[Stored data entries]
┌──
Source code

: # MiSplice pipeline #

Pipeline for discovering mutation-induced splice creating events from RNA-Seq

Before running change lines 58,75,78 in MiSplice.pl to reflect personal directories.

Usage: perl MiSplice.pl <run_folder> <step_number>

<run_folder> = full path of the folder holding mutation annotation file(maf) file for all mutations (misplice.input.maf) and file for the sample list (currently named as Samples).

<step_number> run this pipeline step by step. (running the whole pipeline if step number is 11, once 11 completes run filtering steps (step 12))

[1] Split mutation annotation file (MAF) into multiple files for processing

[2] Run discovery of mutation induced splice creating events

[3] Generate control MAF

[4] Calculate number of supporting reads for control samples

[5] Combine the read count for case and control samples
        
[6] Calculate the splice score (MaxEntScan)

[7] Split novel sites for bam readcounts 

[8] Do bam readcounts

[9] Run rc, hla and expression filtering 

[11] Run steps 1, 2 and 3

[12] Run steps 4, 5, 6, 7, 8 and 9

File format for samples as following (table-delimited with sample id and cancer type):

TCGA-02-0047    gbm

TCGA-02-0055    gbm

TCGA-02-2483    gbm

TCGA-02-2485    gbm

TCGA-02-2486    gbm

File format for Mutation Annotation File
└──
┌──
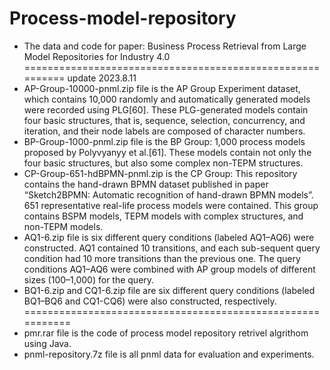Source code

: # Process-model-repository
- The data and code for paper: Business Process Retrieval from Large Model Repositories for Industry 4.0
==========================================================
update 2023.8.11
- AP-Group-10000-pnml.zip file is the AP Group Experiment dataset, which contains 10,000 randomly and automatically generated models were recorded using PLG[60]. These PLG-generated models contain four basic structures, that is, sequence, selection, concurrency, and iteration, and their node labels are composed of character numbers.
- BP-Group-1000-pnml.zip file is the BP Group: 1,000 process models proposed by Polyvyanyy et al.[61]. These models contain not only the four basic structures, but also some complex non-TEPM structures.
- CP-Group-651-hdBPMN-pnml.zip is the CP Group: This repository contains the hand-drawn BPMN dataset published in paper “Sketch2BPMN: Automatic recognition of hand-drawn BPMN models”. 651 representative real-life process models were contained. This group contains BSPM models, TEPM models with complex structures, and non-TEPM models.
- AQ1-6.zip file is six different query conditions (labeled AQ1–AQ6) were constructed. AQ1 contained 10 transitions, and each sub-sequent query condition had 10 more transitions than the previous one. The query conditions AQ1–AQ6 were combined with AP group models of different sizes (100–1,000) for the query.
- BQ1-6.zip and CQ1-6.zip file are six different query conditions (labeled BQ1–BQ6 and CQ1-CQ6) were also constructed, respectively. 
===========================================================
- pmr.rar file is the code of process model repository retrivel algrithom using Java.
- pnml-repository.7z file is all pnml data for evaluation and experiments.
└──
┌──
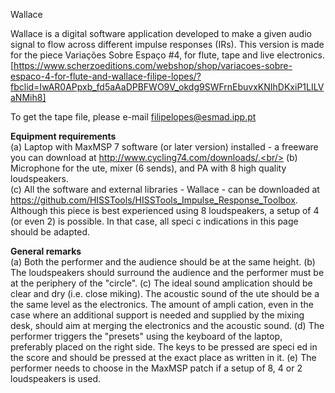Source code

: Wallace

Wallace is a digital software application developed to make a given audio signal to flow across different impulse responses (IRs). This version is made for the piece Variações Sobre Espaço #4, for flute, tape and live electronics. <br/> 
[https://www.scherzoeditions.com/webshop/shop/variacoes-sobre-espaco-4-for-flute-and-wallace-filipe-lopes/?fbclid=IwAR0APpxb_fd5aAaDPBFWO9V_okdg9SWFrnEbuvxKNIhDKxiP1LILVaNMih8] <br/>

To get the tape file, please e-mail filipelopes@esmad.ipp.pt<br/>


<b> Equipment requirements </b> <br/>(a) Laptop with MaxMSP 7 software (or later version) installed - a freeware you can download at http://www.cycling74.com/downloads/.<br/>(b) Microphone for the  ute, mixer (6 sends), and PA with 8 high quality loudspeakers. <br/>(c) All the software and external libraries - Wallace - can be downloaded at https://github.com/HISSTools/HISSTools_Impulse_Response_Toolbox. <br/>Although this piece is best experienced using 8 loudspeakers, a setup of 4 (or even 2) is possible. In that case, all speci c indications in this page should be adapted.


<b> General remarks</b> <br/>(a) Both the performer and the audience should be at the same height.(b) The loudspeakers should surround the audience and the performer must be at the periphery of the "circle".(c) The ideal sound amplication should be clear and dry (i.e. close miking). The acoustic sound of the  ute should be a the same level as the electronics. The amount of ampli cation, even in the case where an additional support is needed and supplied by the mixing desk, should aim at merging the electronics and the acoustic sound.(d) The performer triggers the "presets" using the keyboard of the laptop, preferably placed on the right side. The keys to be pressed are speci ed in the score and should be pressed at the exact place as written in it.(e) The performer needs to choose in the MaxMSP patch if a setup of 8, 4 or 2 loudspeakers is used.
└──
== Exercise description ==
Scan the entries above for the line containing "Pipeline for discovering", and copy it and all lines after it exactly, down to and including the line containing "File format for Mutation Annotation File".

== Task response ==
Pipeline for discovering mutation-induced splice creating events from RNA-Seq

Before running change lines 58,75,78 in MiSplice.pl to reflect personal directories.

Usage: perl MiSplice.pl <run_folder> <step_number>

<run_folder> = full path of the folder holding mutation annotation file(maf) file for all mutations (misplice.input.maf) and file for the sample list (currently named as Samples).

<step_number> run this pipeline step by step. (running the whole pipeline if step number is 11, once 11 completes run filtering steps (step 12))

[1] Split mutation annotation file (MAF) into multiple files for processing

[2] Run discovery of mutation induced splice creating events

[3] Generate control MAF

[4] Calculate number of supporting reads for control samples

[5] Combine the read count for case and control samples
        
[6] Calculate the splice score (MaxEntScan)

[7] Split novel sites for bam readcounts 

[8] Do bam readcounts

[9] Run rc, hla and expression filtering 

[11] Run steps 1, 2 and 3

[12] Run steps 4, 5, 6, 7, 8 and 9

File format for samples as following (table-delimited with sample id and cancer type):

TCGA-02-0047    gbm

TCGA-02-0055    gbm

TCGA-02-2483    gbm

TCGA-02-2485    gbm

TCGA-02-2486    gbm

File format for Mutation Annotation File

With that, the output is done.